#### Text passage:
###

‘This is not about Brexit’: Labour faces credibility test in Stoke

Councillor Mohammed Pervez (left) from the Labour party in Stoke

In next week’s local election Stoke-on-Trent faces a curious paradox: it is being closely watched as a bellwether for national trends, but at the same time no one directly involved in the battle seems able to predict what could happen, or what lessons might be learned.

In the most simple terms, whether or not Labour can regain control of the Staffordshire city would seem a fairly basic test of the party’s electability under Jeremy Corbyn, and failure to do so would be a blow.

Stoke is traditionally a Labour stronghold. Until Jack Brereton took Stoke South for the Conservatives in 2017, all three of its parliamentary seats had been Labour since their creation in 1950.

However, the council has switched in recent years between Labour and no overall control, and is run by a coalition of Conservatives and the City Independents, which despite its name is a party and includes among its councillors longtime independents as well as defectors from parties as varied as Labour, Ukip and the British National party.

###

#### Data shown:

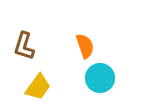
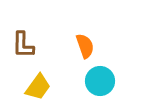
brown L-shape: moved 1 px left, 1 px up; rotated 16 degrees counterclockwise
cyan circle: moved 3 px down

###

#### Task requirements:
1. Answer the following from the Stoke election article:
(a) In which county is the city of Stoke-on-Trent described as lying?
(b) Who won Stoke South for the Conservatives in 2017?
(c) Which two groups form the coalition that runs the council?
2. Duplicate the part of the Stoke election article that opens with the words containing "Councillor Mohammed Pervez" and closes with "creation in 1950.".

#### Solutions:
1.
(a) Staffordshire
(b) Jack Brereton
(c) The Conservatives and the City Independents

2.
Councillor Mohammed Pervez (left) from the Labour party in Stoke

In next week’s local election Stoke-on-Trent faces a curious paradox: it is being closely watched as a bellwether for national trends, but at the same time no one directly involved in the battle seems able to predict what could happen, or what lessons might be learned.

In the most simple terms, whether or not Labour can regain control of the Staffordshire city would seem a fairly basic test of the party’s electability under Jeremy Corbyn, and failure to do so would be a blow.

Stoke is traditionally a Labour stronghold. Until Jack Brereton took Stoke South for the Conservatives in 2017, all three of its parliamentary seats had been Labour since their creation in 1950.